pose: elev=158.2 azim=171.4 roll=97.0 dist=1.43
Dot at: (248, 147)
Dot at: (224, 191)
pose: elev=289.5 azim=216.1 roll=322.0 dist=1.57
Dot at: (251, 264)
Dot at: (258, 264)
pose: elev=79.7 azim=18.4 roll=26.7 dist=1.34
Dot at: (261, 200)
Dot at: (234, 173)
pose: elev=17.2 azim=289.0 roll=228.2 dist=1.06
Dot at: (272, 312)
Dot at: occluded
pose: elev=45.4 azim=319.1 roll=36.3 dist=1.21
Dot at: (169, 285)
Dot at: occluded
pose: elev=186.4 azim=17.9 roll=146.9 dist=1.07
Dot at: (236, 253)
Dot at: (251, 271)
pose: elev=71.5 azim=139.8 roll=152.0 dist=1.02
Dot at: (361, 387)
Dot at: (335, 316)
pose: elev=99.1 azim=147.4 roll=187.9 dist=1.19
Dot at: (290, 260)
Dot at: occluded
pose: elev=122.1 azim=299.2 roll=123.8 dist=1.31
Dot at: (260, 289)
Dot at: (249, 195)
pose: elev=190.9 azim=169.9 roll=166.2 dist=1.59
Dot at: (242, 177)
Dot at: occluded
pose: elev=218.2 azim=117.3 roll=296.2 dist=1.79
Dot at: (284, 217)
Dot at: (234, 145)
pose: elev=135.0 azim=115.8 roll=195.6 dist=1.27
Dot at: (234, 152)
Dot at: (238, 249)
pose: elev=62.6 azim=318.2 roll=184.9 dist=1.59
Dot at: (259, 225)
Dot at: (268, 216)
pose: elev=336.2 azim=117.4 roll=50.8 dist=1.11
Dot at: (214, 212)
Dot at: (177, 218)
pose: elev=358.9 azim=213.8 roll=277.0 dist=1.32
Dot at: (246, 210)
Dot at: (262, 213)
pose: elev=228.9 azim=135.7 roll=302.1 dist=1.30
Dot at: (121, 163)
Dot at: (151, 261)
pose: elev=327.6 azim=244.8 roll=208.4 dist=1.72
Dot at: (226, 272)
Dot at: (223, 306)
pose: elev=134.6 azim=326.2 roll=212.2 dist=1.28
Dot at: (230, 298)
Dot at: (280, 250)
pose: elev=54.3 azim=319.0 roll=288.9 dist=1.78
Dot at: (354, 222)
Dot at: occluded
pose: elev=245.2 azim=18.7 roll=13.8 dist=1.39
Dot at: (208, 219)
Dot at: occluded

——

Set down the listing above verbatim, from its first line through the line containing "Dot at: (249, 195)", including both of those lines.

pose: elev=158.2 azim=171.4 roll=97.0 dist=1.43
Dot at: (248, 147)
Dot at: (224, 191)
pose: elev=289.5 azim=216.1 roll=322.0 dist=1.57
Dot at: (251, 264)
Dot at: (258, 264)
pose: elev=79.7 azim=18.4 roll=26.7 dist=1.34
Dot at: (261, 200)
Dot at: (234, 173)
pose: elev=17.2 azim=289.0 roll=228.2 dist=1.06
Dot at: (272, 312)
Dot at: occluded
pose: elev=45.4 azim=319.1 roll=36.3 dist=1.21
Dot at: (169, 285)
Dot at: occluded
pose: elev=186.4 azim=17.9 roll=146.9 dist=1.07
Dot at: (236, 253)
Dot at: (251, 271)
pose: elev=71.5 azim=139.8 roll=152.0 dist=1.02
Dot at: (361, 387)
Dot at: (335, 316)
pose: elev=99.1 azim=147.4 roll=187.9 dist=1.19
Dot at: (290, 260)
Dot at: occluded
pose: elev=122.1 azim=299.2 roll=123.8 dist=1.31
Dot at: (260, 289)
Dot at: (249, 195)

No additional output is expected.